The mid-sized oil palm planter had been paying 50% to 60% of its net profit in dividend in the past five years, he said in an email reply to The Edge Financial Daily.
In respect of the financial year ended April 30, 2009 (FY09), United Malacca had declared dividends totalling RM40.2 million, comprising an interim dividend of 7.5 sen net per share and a final dividend of 22.5 sen net per share. United Malacca, which closed at RM8 last Friday, posted a net profit of RM71.34 million in FY09.
The group had paid dividends of RM55.14 million in respect of FY08 on the back of RM96.57 million net profit. It also paid RM24.45 million in respect of FY07 on net profit of RM51.9 million. In respect of FY06, it distributed RM12.54 million on net profit of RM24.09 million, and RM8.04 million in respect of FY05 on net profit of RM35.57 million.
Leong said United Malacca was planning to set up a research unit as a means of boosting productivity in its rubber estates as well as diversifying its business.
"As United Malacca is now a medium-sized PLANTATION [] company, it makes sense to set up a research unit comprising plant breeders, researchers and agronomists to assist the estates to become more productive.
"This can be achieved through producing elite DxP planting materials through plant breeding, reduce fertiliser cost by producing our own organic fertiliser from biomass produced from the oil mills as well as planting of latex-timber clones on hilly, lateritic and drier areas in United Malacca's estates where oil palm do not grow well," he added.
According to Leong, the planting of latex-timber clones may become part of United Malacca's core business in the future, given attractive rubber prices and a growing demand for sustainable timber.
Before switching to oil palm cultivation in 1966, United Malacca started off as a small rubber planter with 460 acres (186ha) of land.
The group's landholdings have since grown to 60,000 acres in Peninsular Malaysia and Sabah, with its recent and largest acquisition to date being the purchase of adjoining land parcels in Kinabatangan, Sabah, which spans 25,000 acres, for RM240 million.

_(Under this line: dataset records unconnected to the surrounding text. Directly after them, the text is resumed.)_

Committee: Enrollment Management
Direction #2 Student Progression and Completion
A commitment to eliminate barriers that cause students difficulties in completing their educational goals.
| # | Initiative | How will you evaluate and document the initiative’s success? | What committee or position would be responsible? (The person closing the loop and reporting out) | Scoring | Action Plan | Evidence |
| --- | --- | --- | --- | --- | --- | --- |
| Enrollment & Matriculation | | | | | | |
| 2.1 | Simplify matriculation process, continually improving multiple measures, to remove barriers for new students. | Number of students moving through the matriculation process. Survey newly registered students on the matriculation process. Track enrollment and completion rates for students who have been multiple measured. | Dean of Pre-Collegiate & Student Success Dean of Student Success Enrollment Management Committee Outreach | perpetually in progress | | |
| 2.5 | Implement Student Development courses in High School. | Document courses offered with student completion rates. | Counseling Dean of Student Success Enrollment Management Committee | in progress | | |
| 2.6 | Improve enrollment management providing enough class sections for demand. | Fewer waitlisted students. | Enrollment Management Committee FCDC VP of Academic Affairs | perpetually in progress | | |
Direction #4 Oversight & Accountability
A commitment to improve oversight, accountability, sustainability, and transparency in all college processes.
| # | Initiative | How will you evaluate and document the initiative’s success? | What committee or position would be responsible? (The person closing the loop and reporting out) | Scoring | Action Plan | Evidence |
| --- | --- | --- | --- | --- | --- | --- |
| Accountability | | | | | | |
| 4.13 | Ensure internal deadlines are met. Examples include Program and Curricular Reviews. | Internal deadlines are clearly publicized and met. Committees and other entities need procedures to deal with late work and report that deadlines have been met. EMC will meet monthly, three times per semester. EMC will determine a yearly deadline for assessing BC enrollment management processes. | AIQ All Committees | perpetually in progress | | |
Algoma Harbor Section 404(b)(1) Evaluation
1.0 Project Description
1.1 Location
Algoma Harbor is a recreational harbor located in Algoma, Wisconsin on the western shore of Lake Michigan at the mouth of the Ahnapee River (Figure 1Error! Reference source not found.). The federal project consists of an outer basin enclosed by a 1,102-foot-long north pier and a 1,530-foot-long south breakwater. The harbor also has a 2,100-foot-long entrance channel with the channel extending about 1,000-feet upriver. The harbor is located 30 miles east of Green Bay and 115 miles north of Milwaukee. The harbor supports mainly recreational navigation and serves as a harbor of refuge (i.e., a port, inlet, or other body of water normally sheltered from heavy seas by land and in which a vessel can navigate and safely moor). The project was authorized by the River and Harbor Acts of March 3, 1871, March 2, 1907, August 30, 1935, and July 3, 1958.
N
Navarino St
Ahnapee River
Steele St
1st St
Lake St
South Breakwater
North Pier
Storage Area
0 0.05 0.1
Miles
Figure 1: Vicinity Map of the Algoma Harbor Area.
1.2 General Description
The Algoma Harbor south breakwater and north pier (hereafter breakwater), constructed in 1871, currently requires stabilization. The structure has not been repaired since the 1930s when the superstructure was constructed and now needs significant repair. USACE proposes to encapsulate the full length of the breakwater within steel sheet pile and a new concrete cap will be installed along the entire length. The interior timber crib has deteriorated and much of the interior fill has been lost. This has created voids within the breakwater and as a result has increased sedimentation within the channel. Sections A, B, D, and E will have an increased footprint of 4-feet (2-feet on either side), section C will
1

"We are always on the lookout for opportunities for suitable plantation land preferably in Sabah for better economies of scale," Leong said, adding that the group currently has cash reserves of RM100 million.
He said population growth in China and India and acceptance of palm oil as a food product in the US has spurred demand for palm oil, while there is a growing demand for palm oil from the biodiesel sector in Europe.

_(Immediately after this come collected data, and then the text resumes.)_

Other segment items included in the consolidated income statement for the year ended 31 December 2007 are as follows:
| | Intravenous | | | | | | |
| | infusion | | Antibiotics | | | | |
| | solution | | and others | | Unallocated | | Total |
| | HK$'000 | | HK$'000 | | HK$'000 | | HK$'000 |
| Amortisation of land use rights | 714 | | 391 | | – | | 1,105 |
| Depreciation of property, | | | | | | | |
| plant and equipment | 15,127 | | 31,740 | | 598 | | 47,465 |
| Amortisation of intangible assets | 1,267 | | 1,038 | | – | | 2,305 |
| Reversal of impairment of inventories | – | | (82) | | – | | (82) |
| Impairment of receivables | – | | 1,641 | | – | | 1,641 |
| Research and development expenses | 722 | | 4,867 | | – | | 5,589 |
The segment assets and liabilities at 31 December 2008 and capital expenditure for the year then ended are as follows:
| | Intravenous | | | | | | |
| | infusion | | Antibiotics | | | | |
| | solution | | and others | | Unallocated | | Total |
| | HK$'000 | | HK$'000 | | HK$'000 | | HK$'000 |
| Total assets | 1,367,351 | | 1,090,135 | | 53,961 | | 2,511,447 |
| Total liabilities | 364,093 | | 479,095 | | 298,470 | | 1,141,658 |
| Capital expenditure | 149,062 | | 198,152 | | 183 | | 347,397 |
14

"However, supply of palm oil may not meet demand in years to come. For example, Indonesia has slowed down its annual expansion rates of 988,417.47 acres to 1.23 million acres of Greenfield development to about 617,760.92 acres this year, and this is not likely to increase much higher in the years ahead. Hence, the world will be short of palm oil supply in the coming years, which means prices of palm oil will sustain at current levels and will move higher in the future," he explained.